**What is asked:**
• 1. In the Firefox-CI ETL testing guide, can you condense the paragraph beginning "The :doc:`/explanations/fxci-etl` gathers data" into a single shorter sentence that keeps its main facts?
• 2. Could you carry on the Firefox-CI ETL testing guide from its final line onward?

**Excerpted passage:**
_____

Firefox-CI ETL
==============

The :doc:`/explanations/fxci-etl` gathers data related to the Firefox-CI
Taskcluster instance and stores it in a series of BigQuery tables. When making
changes to the ETL, it's important to test them before pushing to production.

Most likely, changes will be in the `docker-etl`_ repository.

There are staging versions of all the components:

1. A GCS `bucket`_ in ``moz-fx-dev-releng``
2. A `BigQuery dataset`_ in ``moz-fx-dev-releng``
3. A `service account`_ with access to both, as well as read access to the L1
   and L3 workers projects (for obtaining metrics from Google Cloud Monitoring).
4. You must supply your own pulse account.

Setup
-----

Before you begin testing, you'll need to:

1. Create a new user via `Pulse Guardian`_ (if you don't already have one).

_____

**Data entries:**
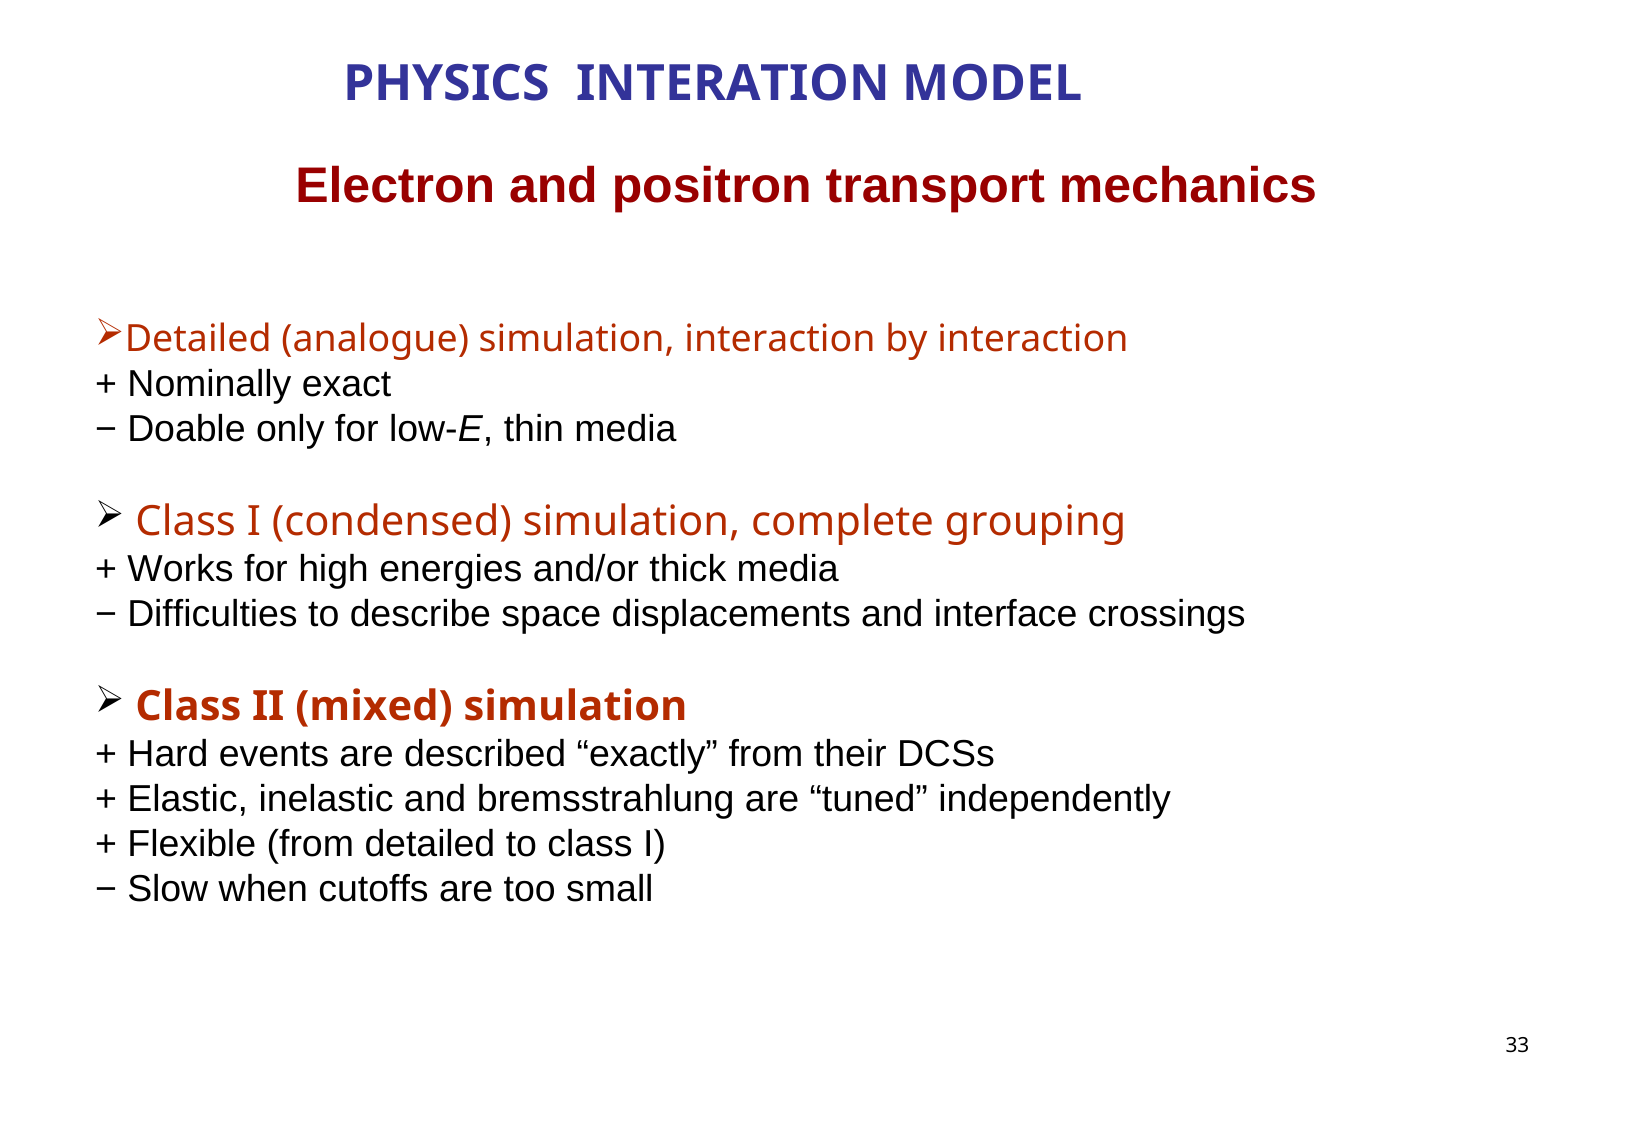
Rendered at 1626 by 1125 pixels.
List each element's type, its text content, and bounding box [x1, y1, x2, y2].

_____

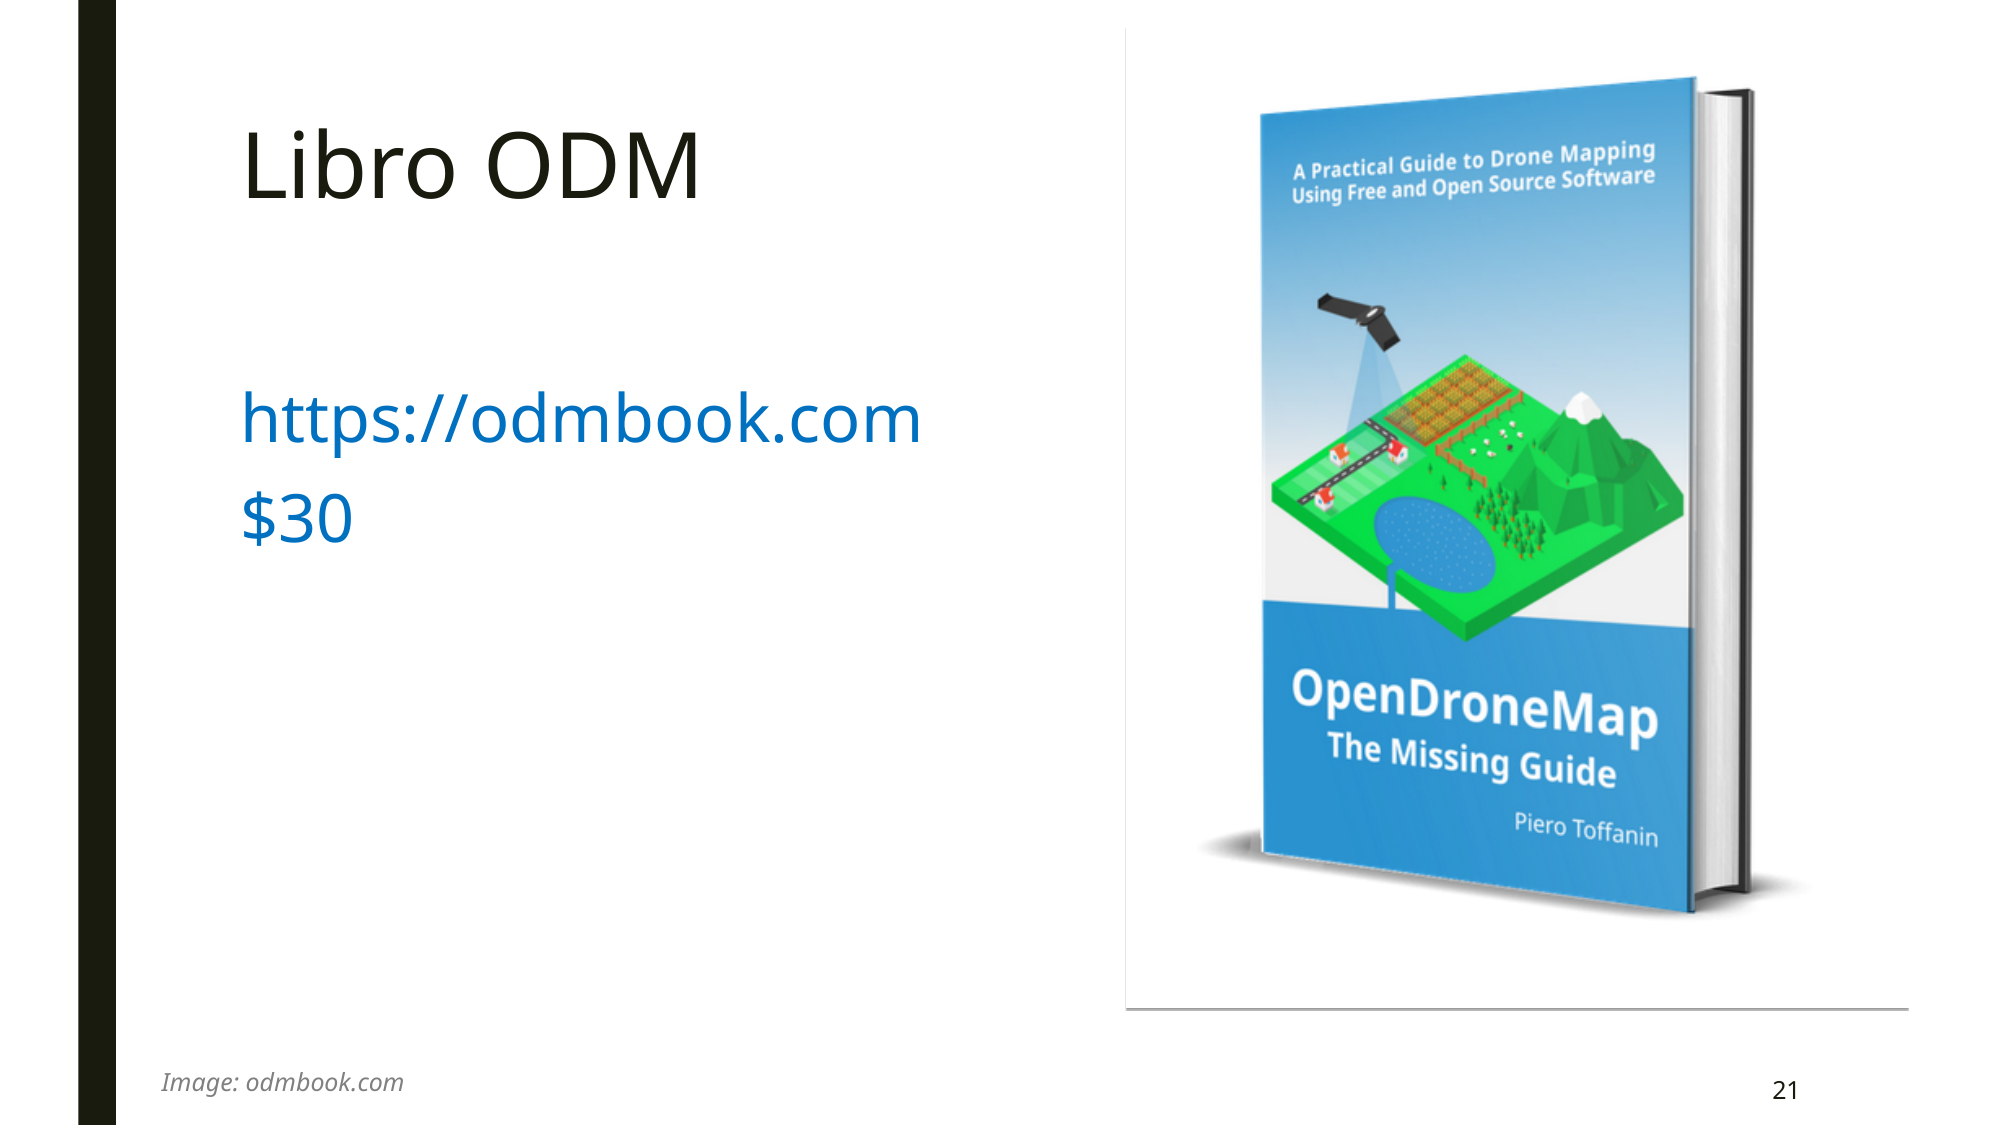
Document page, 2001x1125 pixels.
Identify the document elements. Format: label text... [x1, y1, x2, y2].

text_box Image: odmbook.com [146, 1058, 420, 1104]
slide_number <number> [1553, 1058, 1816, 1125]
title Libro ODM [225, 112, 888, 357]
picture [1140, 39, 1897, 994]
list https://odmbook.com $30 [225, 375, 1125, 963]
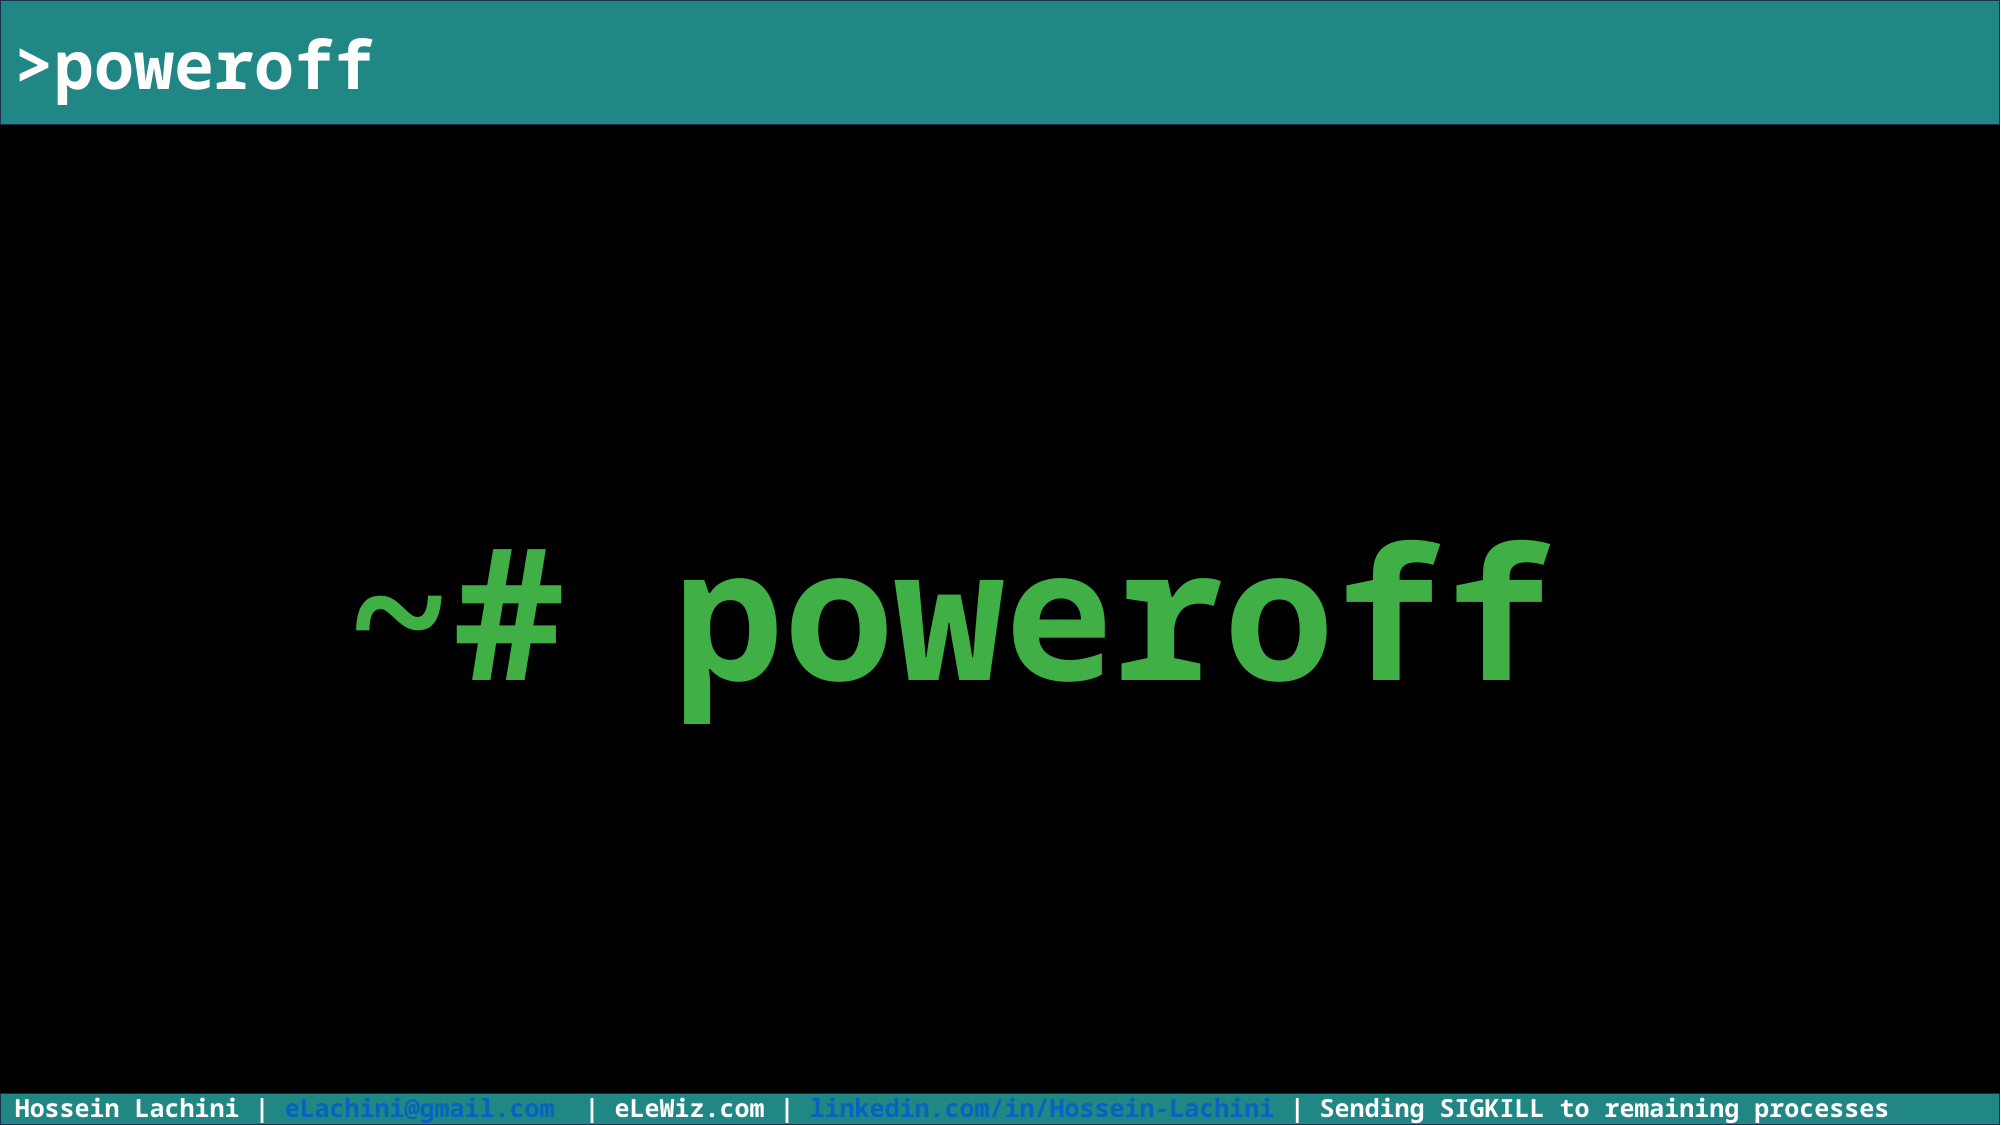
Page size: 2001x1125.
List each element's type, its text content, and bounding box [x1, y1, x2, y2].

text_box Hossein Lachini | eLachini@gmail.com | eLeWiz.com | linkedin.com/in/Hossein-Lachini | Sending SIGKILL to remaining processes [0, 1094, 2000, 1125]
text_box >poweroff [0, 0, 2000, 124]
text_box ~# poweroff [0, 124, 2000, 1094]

_____

**Per-task answers:**
• 1. The Firefox-CI ETL collects data about the Firefox-CI Taskcluster instance into BigQuery tables, and changes to it should be tested before they reach production.

• 2.
2. Clone https://github.com/mozilla/docker-etl
3. Then run:

   .. code-block:: bash
   
      cd jobs/fxci-taskcluster-export
      cat << EOF > config.dev.toml
      [pulse]
      user = "<pulse username>"
      password = "<pulse password>"
   
      [storage]
      project = "moz-fx-dev-releng"
      bucket = "fxci-etl-dev"
   
      [bigquery]
      project = "moz-fx-dev-releng"
      dataset = "fxci_etl_dev"
      EOF

4. Finally login to GCP with the `GCloud CLI`_:

   .. code-block:: bash
   
     gcloud auth login --update-adc
   
   The above requires that your personal credentials have access to all the
   necessary resources. There's also a `service account`_ you can use if
   needed.


Running the ETL
---------------

Setup the virtualenv:

.. code-block:: bash

   uv venv
   uv pip install -r requirements/test.txt
   uv pip install -e .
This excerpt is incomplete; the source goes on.